The script call we’ll use is $gameMap.distance(x1, y1, x2, y2) , which compares the x and y coordinates of the two included events to see how close they are in tiles. So if we put $gameMap.distance($gamePlayer.x, $gamePlayer.y), $gameMap.event(n).x, $gameMap.event(n).y) into a variable we’d get a number back that compares the player’s coordinates to event n’s coordinates. The number for the distance is determined using an equation that pretty much forms diamond pattern around the first event, similar to this example:

But we don’t need to put our script call into a variable to use it in a move route, instead we can use it in a conditional branch, something like $gameMap.distance(x1, y1, x2, y2) > num ? (result if true) : (result if false) .

To see this in action we’ll need an event, in this case a sleeping boy who will appear to wake up if the player is within 2 tiles.

The boy’s event will use two pages, the first one with his sleeping sprite and the second page (which is active when self-switch A is On) with his awake sprite.

Both pages will have the same script call in the move route, that will check if the player is within 2 tiles of the sprite and turn self-switch A On if true or Off if false. We’ve already talked about the self-switch script call in a previous tutorial, so let’s take a look at how the whole thing works together:

$gameMap.distance(this.x, this.y, $gamePlayer.x, $gamePlayer.y) <= 2 ? $gameSelfSwitches.setValue([$gameMap._mapId, this.eventId(), 'A'], true) : $gameSelfSwitches.setValue([$gameMap._mapId, this.eventId(), 'A'], false)

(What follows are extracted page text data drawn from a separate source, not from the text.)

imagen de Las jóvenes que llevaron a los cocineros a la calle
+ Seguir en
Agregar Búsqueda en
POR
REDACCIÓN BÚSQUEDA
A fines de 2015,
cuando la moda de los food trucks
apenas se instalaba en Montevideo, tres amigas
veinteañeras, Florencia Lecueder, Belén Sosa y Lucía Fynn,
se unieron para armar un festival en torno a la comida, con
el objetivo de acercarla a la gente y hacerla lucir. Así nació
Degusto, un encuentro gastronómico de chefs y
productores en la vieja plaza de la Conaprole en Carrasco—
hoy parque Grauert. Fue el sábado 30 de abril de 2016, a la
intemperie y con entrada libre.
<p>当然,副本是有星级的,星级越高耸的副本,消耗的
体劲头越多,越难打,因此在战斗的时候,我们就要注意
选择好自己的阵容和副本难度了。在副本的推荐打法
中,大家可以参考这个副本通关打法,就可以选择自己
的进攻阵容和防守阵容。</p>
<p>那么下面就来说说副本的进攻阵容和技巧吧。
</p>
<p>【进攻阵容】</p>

As we can see, longer script calls are difficult to read (and debug) in the move route’s script command, so for longer codes it’s best to write them out in a separate program so you can easily read the whole thing.

With the script call copied into both move routes, we just need to playtest and make sure it works properly.

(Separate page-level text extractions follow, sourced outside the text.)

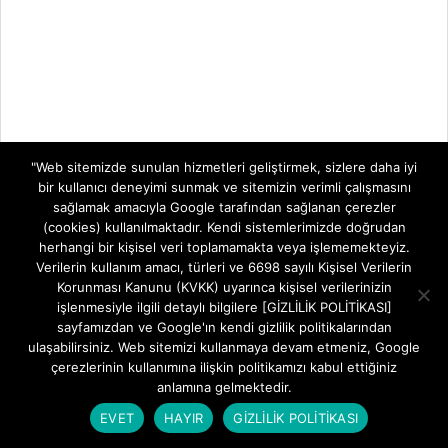
"Web sitemizde sunulan hizmetleri geliştirmek, sizlere daha iyi
bir kullanıcı deneyimi sunmak ve sitemizin verimli çalışmasını
sağlamak amacıyla Google tarafından sağlanan çerezler
(cookies) kullanılmaktadır. Kendi sistemlerimizde doğrudan
herhangi bir kişisel veri toplamamakta veya işlememekteyiz.
Verilerin kullanım amacı, türleri ve 6698 sayılı Kişisel Verilerin
Korunması Kanunu (KVKK) uyarınca kişisel verilerinizin
işlenmesiyle ilgili detaylı bilgilere [GİZLİLİK POLİTİKASI]
sayfamızdan ve Google'ın kendi gizlilik politikalarından
ulaşabilirsiniz. Web sitemizi kullanmaya devam etmeniz, Google
çerezlerinin kullanımına ilişkin politikamızı kabul ettiğiniz
anlamına gelmektedir.
EVET
HAYIR
GİZLİLİK POLİTİKASI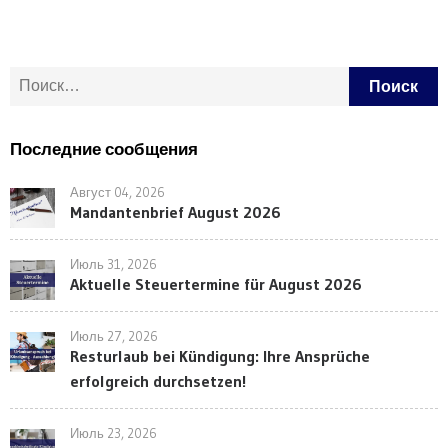
Найти:
Последние сообщения
Август 04, 2026
Mandantenbrief August 2026
Июль 31, 2026
Aktuelle Steuertermine für August 2026
Июль 27, 2026
Resturlaub bei Kündigung: Ihre Ansprüche
erfolgreich durchsetzen!
Июль 23, 2026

Now our sleepy boy will change depending on if the player is close or not. But what if we want to use this proximity check method to have multiple changes to an event?

Multiple Proximity-Based Effects in One Move Route

To see an event change depending on how close/far the player is, let’s create a laser beam event that has its opacity increase as the player approaches. If the player is within 2 tiles then the beams are fully opaque, and each tile beyond that will decrease the opacity by 50.

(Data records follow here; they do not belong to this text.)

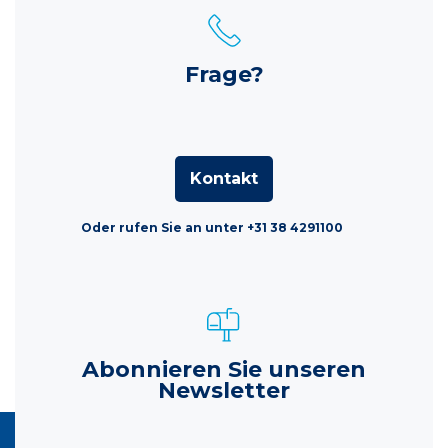
Frage?
Kontakt
Oder rufen Sie an unter +31 38 4291100
Abonnieren Sie unseren
Newsletter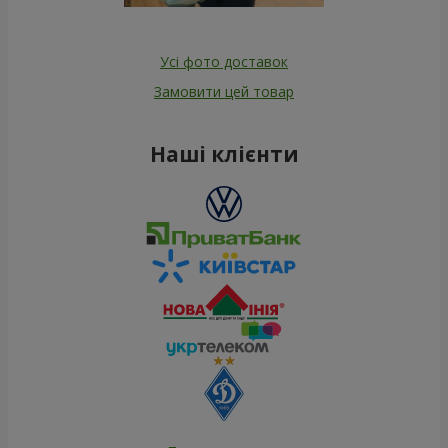
Усі фото доставок
Замовити цей товар
Наші клієнти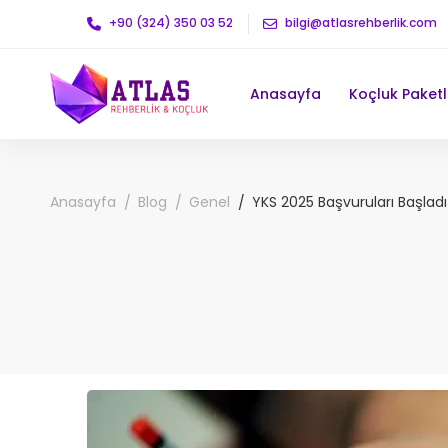
+90 (324) 350 03 52
bilgi@atlasrehberlik.com
Anasayfa
Koçluk Paketl
Anasayfa
Blog
Genel
YKS 2025 Başvuruları Başladı!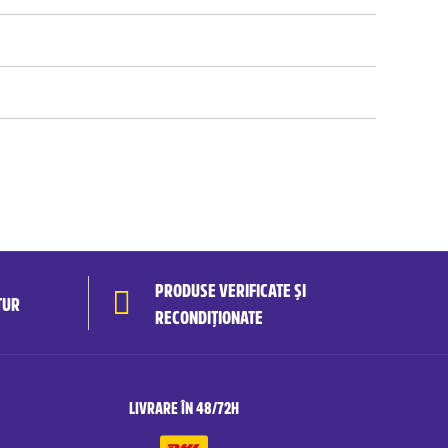
PRODUSE VERIFICATE ȘI
TUR
RECONDIȚIONATE
LIVRARE ÎN 48/72H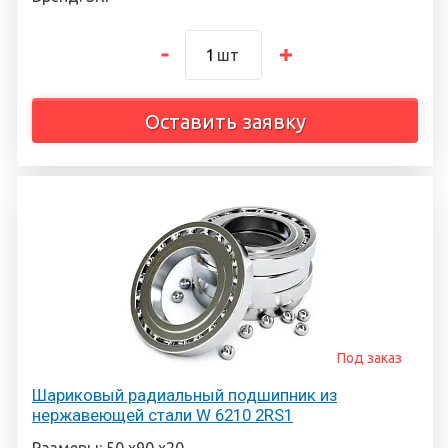
шт
Оставить заявку
Под заказ
Шариковый радиальный подшипник из
нержавеющей стали W 6210 2RS1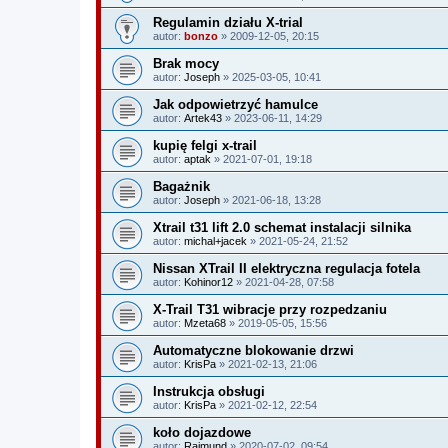
Regulamin działu X-trial
autor:
bonzo
» 2009-12-05, 20:15
Brak mocy
autor:
Joseph
» 2025-03-05, 10:41
Jak odpowietrzyć hamulce
autor:
Artek43
» 2023-06-11, 14:29
kupię felgi x-trail
autor:
aptak
» 2021-07-01, 19:18
Bagażnik
autor:
Joseph
» 2021-06-18, 13:28
Xtrail t31 lift 2.0 schemat instalacji silnika
autor:
michal+jacek
» 2021-05-24, 21:52
Nissan XTrail II elektryczna regulacja fotela
autor:
Kohinor12
» 2021-04-28, 07:58
X-Trail T31 wibracje przy rozpedzaniu
autor:
Mzeta68
» 2019-05-05, 15:56
Automatyczne blokowanie drzwi
autor:
KrisPa
» 2021-02-13, 21:06
Instrukcja obsługi
autor:
KrisPa
» 2021-02-12, 22:54
koło dojazdowe
autor:
Rajmund
» 2020-07-02, 09:54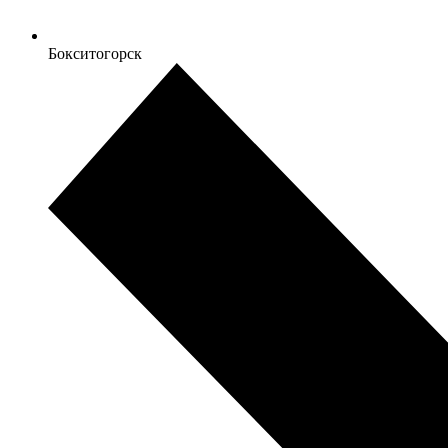
Бокситогорск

We could set it all up in a single script call with multiple conditions, but it’s easier to put each condition in its own script call using if ($gameMap.distance(x1, y1, x2, y2) > num) {result if true} . To get the effect we want we’ll need six script call commands, with each one focusing on a different distance. We’ve already covered the script calls we need to get these to work, so let’s just see how they all are written:

if ($gameMap.distance(this.x, this.y, $gamePlayer.x, $gamePlayer.y) <= 2) {this.setOpacity(255);}

if ($gameMap.distance(this.x, this.y, $gamePlayer.x, $gamePlayer.y) == 3) {this.setOpacity(200);}

if ($gameMap.distance(this.x, this.y, $gamePlayer.x, $gamePlayer.y) == 4) {this.setOpacity(150);}

if ($gameMap.distance(this.x, this.y, $gamePlayer.x, $gamePlayer.y) == 5) {this.setOpacity(100);}

if ($gameMap.distance(this.x, this.y, $gamePlayer.x, $gamePlayer.y) == 6) {this.setOpacity(50);}

if ($gameMap.distance(this.x, this.y, $gamePlayer.x, $gamePlayer.y) >= 7) {this.setOpacity(0);}

Each script call gets placed into its own script command:

And we end up with a move route that looks like this:

All that’s left is to playtest and make sure our laser bars appear as we approach them and disappear if we leave. If it isn’t changing at a certain point, then we just need to double-check our script calls to make sure we haven’t accidentally mistyped anything.

With this new knowledge, you could create creepy ghosts to scare your players that disappear when they try to approach or have sparkles show on interactable items if the player is near them. Where would you use these script calls in your games?